Source data:
>>

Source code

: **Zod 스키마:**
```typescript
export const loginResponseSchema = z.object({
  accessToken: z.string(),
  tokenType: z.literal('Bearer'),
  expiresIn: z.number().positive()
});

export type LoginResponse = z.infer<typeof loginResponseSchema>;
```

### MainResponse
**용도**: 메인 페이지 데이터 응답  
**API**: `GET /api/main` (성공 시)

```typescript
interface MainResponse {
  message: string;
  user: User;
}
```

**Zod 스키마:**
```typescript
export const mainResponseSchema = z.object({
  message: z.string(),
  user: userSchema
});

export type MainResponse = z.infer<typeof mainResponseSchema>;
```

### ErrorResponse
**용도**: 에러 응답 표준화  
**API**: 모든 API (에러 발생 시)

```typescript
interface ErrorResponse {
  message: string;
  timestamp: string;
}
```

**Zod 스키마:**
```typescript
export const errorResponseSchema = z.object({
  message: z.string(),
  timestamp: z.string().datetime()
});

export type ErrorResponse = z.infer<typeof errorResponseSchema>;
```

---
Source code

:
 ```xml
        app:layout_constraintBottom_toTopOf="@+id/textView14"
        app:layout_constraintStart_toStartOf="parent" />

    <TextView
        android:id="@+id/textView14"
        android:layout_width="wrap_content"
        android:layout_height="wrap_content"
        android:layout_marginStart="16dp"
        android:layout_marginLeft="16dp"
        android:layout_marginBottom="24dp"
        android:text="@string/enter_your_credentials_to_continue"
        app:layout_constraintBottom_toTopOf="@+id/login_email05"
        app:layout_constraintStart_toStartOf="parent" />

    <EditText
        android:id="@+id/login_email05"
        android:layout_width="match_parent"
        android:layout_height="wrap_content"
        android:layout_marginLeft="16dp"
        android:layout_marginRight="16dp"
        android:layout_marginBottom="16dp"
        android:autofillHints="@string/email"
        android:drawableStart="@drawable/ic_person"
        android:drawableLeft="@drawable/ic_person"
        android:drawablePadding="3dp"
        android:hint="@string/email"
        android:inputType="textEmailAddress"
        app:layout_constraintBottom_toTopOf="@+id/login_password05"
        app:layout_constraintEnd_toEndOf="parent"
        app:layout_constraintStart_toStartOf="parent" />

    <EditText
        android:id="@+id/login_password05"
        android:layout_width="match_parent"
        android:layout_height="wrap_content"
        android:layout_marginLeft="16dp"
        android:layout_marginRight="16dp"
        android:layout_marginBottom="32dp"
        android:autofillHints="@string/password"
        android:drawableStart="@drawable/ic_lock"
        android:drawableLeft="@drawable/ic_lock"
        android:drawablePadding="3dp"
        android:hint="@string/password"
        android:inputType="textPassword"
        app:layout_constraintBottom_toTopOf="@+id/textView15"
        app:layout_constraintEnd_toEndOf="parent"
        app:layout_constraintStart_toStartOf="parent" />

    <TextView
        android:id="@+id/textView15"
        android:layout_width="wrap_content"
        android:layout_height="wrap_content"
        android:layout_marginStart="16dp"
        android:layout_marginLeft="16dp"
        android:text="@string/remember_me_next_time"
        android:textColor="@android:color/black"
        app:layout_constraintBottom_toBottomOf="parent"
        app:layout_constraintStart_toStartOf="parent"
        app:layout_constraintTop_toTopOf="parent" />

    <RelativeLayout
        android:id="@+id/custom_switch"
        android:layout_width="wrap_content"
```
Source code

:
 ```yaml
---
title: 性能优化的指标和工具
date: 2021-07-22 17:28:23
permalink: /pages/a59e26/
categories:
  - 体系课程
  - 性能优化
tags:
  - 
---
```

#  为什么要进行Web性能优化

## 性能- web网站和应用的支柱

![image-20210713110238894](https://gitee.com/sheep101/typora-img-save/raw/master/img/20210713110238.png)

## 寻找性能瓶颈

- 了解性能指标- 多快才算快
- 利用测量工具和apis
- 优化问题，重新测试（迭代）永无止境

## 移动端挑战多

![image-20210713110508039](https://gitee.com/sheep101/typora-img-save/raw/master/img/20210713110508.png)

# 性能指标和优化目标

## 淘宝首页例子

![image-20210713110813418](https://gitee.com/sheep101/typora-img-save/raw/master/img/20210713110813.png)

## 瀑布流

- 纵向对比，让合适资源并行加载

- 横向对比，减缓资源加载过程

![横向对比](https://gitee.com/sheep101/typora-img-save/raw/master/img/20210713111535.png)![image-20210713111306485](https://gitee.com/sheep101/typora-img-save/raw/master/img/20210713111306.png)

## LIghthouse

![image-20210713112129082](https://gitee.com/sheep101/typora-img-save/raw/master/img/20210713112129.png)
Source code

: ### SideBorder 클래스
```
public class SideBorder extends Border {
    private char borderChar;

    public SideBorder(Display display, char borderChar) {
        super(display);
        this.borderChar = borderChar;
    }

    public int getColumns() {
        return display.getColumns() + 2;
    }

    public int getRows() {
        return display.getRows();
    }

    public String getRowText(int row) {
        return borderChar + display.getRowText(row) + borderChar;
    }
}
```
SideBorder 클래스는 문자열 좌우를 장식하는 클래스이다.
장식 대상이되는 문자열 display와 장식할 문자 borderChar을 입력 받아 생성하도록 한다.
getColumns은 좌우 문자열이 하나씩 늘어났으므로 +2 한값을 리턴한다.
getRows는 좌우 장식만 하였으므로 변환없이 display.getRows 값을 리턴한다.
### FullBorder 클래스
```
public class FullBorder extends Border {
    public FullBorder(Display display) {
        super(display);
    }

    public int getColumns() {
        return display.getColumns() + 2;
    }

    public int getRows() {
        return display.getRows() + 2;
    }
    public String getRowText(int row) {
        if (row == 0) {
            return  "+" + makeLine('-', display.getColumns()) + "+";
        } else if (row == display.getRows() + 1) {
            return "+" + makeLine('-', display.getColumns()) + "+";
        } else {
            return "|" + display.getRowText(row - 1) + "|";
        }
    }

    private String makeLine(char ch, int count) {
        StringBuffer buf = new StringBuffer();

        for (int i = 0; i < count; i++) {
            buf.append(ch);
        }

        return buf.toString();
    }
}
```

<<

**Task directions**
Each record must be repeated exactly as it is.

**Task result**
Source code

: **Zod 스키마:**
```typescript
export const loginResponseSchema = z.object({
  accessToken: z.string(),
  tokenType: z.literal('Bearer'),
  expiresIn: z.number().positive()
});

export type LoginResponse = z.infer<typeof loginResponseSchema>;
```

### MainResponse
**용도**: 메인 페이지 데이터 응답  
**API**: `GET /api/main` (성공 시)

```typescript
interface MainResponse {
  message: string;
  user: User;
}
```

**Zod 스키마:**
```typescript
export const mainResponseSchema = z.object({
  message: z.string(),
  user: userSchema
});

export type MainResponse = z.infer<typeof mainResponseSchema>;
```

### ErrorResponse
**용도**: 에러 응답 표준화  
**API**: 모든 API (에러 발생 시)

```typescript
interface ErrorResponse {
  message: string;
  timestamp: string;
}
```

**Zod 스키마:**
```typescript
export const errorResponseSchema = z.object({
  message: z.string(),
  timestamp: z.string().datetime()
});

export type ErrorResponse = z.infer<typeof errorResponseSchema>;
```

---
Source code

:
 ```xml
        app:layout_constraintBottom_toTopOf="@+id/textView14"
        app:layout_constraintStart_toStartOf="parent" />

    <TextView
        android:id="@+id/textView14"
        android:layout_width="wrap_content"
        android:layout_height="wrap_content"
        android:layout_marginStart="16dp"
        android:layout_marginLeft="16dp"
        android:layout_marginBottom="24dp"
        android:text="@string/enter_your_credentials_to_continue"
        app:layout_constraintBottom_toTopOf="@+id/login_email05"
        app:layout_constraintStart_toStartOf="parent" />

    <EditText
        android:id="@+id/login_email05"
        android:layout_width="match_parent"
        android:layout_height="wrap_content"
        android:layout_marginLeft="16dp"
        android:layout_marginRight="16dp"
        android:layout_marginBottom="16dp"
        android:autofillHints="@string/email"
        android:drawableStart="@drawable/ic_person"
        android:drawableLeft="@drawable/ic_person"
        android:drawablePadding="3dp"
        android:hint="@string/email"
        android:inputType="textEmailAddress"
        app:layout_constraintBottom_toTopOf="@+id/login_password05"
        app:layout_constraintEnd_toEndOf="parent"
        app:layout_constraintStart_toStartOf="parent" />

    <EditText
        android:id="@+id/login_password05"
        android:layout_width="match_parent"
        android:layout_height="wrap_content"
        android:layout_marginLeft="16dp"
        android:layout_marginRight="16dp"
        android:layout_marginBottom="32dp"
        android:autofillHints="@string/password"
        android:drawableStart="@drawable/ic_lock"
        android:drawableLeft="@drawable/ic_lock"
        android:drawablePadding="3dp"
        android:hint="@string/password"
        android:inputType="textPassword"
        app:layout_constraintBottom_toTopOf="@+id/textView15"
        app:layout_constraintEnd_toEndOf="parent"
        app:layout_constraintStart_toStartOf="parent" />

    <TextView
        android:id="@+id/textView15"
        android:layout_width="wrap_content"
        android:layout_height="wrap_content"
        android:layout_marginStart="16dp"
        android:layout_marginLeft="16dp"
        android:text="@string/remember_me_next_time"
        android:textColor="@android:color/black"
        app:layout_constraintBottom_toBottomOf="parent"
        app:layout_constraintStart_toStartOf="parent"
        app:layout_constraintTop_toTopOf="parent" />

    <RelativeLayout
        android:id="@+id/custom_switch"
        android:layout_width="wrap_content"
```
Source code

:
 ```yaml
---
title: 性能优化的指标和工具
date: 2021-07-22 17:28:23
permalink: /pages/a59e26/
categories:
  - 体系课程
  - 性能优化
tags:
  - 
---
```

#  为什么要进行Web性能优化

## 性能- web网站和应用的支柱

![image-20210713110238894](https://gitee.com/sheep101/typora-img-save/raw/master/img/20210713110238.png)

## 寻找性能瓶颈

- 了解性能指标- 多快才算快
- 利用测量工具和apis
- 优化问题，重新测试（迭代）永无止境

## 移动端挑战多

![image-20210713110508039](https://gitee.com/sheep101/typora-img-save/raw/master/img/20210713110508.png)

# 性能指标和优化目标

## 淘宝首页例子

![image-20210713110813418](https://gitee.com/sheep101/typora-img-save/raw/master/img/20210713110813.png)

## 瀑布流

- 纵向对比，让合适资源并行加载

- 横向对比，减缓资源加载过程

![横向对比](https://gitee.com/sheep101/typora-img-save/raw/master/img/20210713111535.png)![image-20210713111306485](https://gitee.com/sheep101/typora-img-save/raw/master/img/20210713111306.png)

## LIghthouse

![image-20210713112129082](https://gitee.com/sheep101/typora-img-save/raw/master/img/20210713112129.png)
Source code

: ### SideBorder 클래스
```
public class SideBorder extends Border {
    private char borderChar;

    public SideBorder(Display display, char borderChar) {
        super(display);
        this.borderChar = borderChar;
    }

    public int getColumns() {
        return display.getColumns() + 2;
    }

    public int getRows() {
        return display.getRows();
    }

    public String getRowText(int row) {
        return borderChar + display.getRowText(row) + borderChar;
    }
}
```
SideBorder 클래스는 문자열 좌우를 장식하는 클래스이다.
장식 대상이되는 문자열 display와 장식할 문자 borderChar을 입력 받아 생성하도록 한다.
getColumns은 좌우 문자열이 하나씩 늘어났으므로 +2 한값을 리턴한다.
getRows는 좌우 장식만 하였으므로 변환없이 display.getRows 값을 리턴한다.
### FullBorder 클래스
```
public class FullBorder extends Border {
    public FullBorder(Display display) {
        super(display);
    }

    public int getColumns() {
        return display.getColumns() + 2;
    }

    public int getRows() {
        return display.getRows() + 2;
    }
    public String getRowText(int row) {
        if (row == 0) {
            return  "+" + makeLine('-', display.getColumns()) + "+";
        } else if (row == display.getRows() + 1) {
            return "+" + makeLine('-', display.getColumns()) + "+";
        } else {
            return "|" + display.getRowText(row - 1) + "|";
        }
    }

    private String makeLine(char ch, int count) {
        StringBuffer buf = new StringBuffer();

        for (int i = 0; i < count; i++) {
            buf.append(ch);
        }

        return buf.toString();
    }
}
```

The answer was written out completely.